Recently, I’ve been thinking about my hometown. Maybe it’s some nostalgia creeping in when I realize it’s my last fall/spring/February or what-have-you here. Maybe it’s the fact that I won’t be around long enough to understand complaints about construction on whatever road the City of Bend is ripping up now. But more so than that, I realized that when I move away, I’ll have to describe to other people what my town was like—if you can call it a town at all. Right now, it’s like an obese baby, bordering on a small toddler city.
When I moved here, it wasn’t all that big, and it wasn’t all so overwhelming to find parking. At the same time, there wasn’t super interesting cuisine, either. Five years of my life have most likely been devoted to sitting in various, identical breweries. Blindfold me and walk me into a brewery, and I wouldn’t be able to tell them apart until you walked me to the bathroom. I’m not sure how to think about Bend-that-was, because my old Bend was someone’s new Bend.
There’s this old thought experiment about the Ship of Theseus: after Theseus slayed the Minotaur and returned to Athens, his ship was kept in its pristine condition by replacing various planks once they’d rotten. In time, the ship was all replaced, bit by bit, so that it wouldn’t rot in the harbor. Everybody wanted to know if it was the same ship, even if it was made from different materials–even though Theseus had never touched the bow, even if it wasn’t the same planks that had carried him home. It still looked like the ship, and it still sat where the ship had sat.
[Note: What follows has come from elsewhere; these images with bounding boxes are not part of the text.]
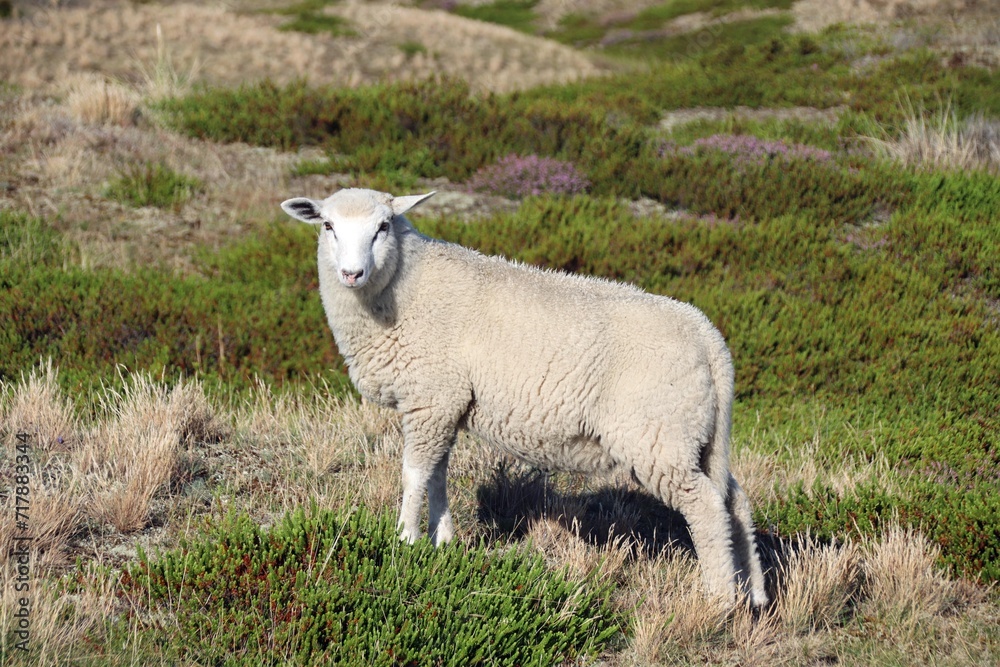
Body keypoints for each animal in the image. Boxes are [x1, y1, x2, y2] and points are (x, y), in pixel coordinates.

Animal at [280, 187, 768, 607]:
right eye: (327, 226)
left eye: (383, 226)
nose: (351, 273)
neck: (405, 287)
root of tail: (710, 339)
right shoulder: (446, 403)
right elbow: (438, 474)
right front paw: (443, 541)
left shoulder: (431, 395)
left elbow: (415, 474)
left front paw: (404, 541)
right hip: (696, 435)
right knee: (734, 500)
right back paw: (756, 595)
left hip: (659, 435)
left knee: (705, 506)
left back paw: (720, 600)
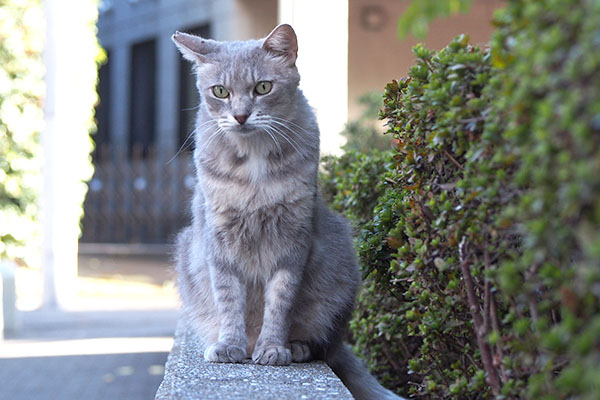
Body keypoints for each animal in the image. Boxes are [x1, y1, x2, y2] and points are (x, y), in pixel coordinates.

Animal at [171, 24, 400, 400]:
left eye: (263, 87)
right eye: (220, 91)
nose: (240, 115)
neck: (253, 165)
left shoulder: (293, 240)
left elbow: (280, 301)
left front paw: (273, 349)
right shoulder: (219, 239)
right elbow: (228, 297)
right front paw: (229, 345)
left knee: (322, 344)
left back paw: (296, 347)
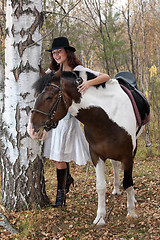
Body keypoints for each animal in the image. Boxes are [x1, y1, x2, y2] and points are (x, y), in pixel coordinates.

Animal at [30, 69, 144, 225]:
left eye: (48, 97)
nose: (31, 129)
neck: (108, 119)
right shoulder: (96, 155)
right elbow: (100, 186)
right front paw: (100, 217)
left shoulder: (128, 155)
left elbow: (128, 183)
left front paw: (131, 212)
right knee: (114, 164)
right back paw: (116, 189)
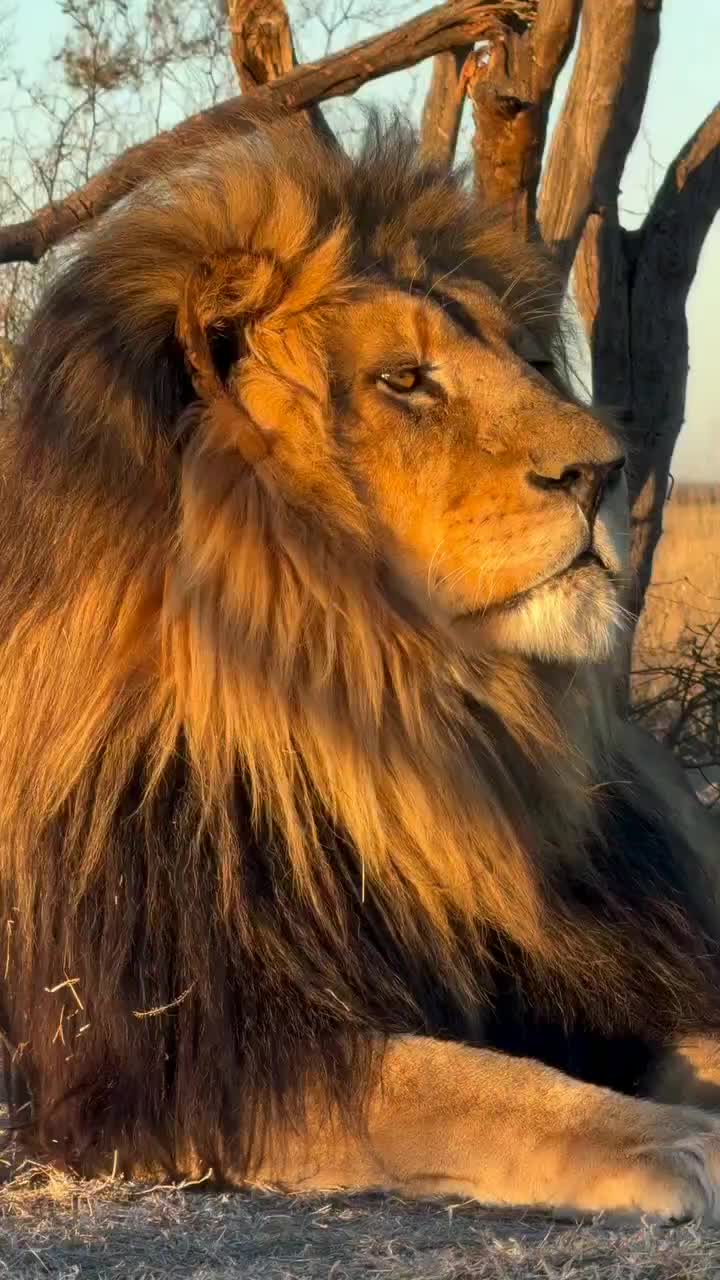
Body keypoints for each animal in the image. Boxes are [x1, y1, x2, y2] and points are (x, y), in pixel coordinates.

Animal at [1, 116, 720, 1220]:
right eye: (405, 380)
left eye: (527, 360)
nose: (606, 472)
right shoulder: (197, 1054)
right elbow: (471, 1086)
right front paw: (669, 1138)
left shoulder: (600, 966)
It happened slowly, and I wasn’t angry about it. There was an influx of people, which led to some of the best friends I’ve ever had. In fact, I was a part of the earliest wave of newcomers. There were new restaurants, new stores, new roads, new neighborhoods. I loved some, hated more, and am currently harboring a personal vendetta against the boutiques that seem to pop up like unfortunate pimples.
But at the same time, it was disorienting. I’d look around me in school assemblies and not recognize anyone. Going to familiar restaurants, I’d leave once I saw the crushing crowd of people waiting in line. Later, I would watch everyone in my neighborhood move out, selling their now-coveted homes for double the price. I’m sure the faithful who’ve lived here all their lives are experiencing an even greater shock. Nowadays, people who have lived here for generations are slowly watching their town turn into a major tourist destination.
My last full year living here, and all I see when I go anywhere is the memory of my childhood home, like ghosts clouding my vision. It wasn’t all great, but at least we could go to the river in relative solitude.
When I go grocery shopping, I still mess up and say “Food 4 Less” instead of its new name, which has already slipped my mind. Traffic detours are my nightmare, and new neighborhoods mess up my sense of direction. The land they were built on were places I took my dog out, away from the bustle of the street.
My dog loved sniffing that tree, I would think, as I drove past construction workers chopping it down. We loved to walk under it.
I remember the small pockets of land that would end up getting bulldozed for more houses, more people, more boutiques. In my own personal act of spite, I enjoy letting my dog pee in their grass.
It’s not their fault, but it’s mine for my inability to move on. Old Bend is dead, and maybe that’s a good thing. Maybe we’re just growing apart. When I move on, I’ll just shrug my shoulders whenever someone asks me what Bend is like. How should I know, anymore? And anyways, Theseus ended up getting crushed by the rotting planks of an old ship that wasn’t his, so I guess I shouldn’t think about it too hard.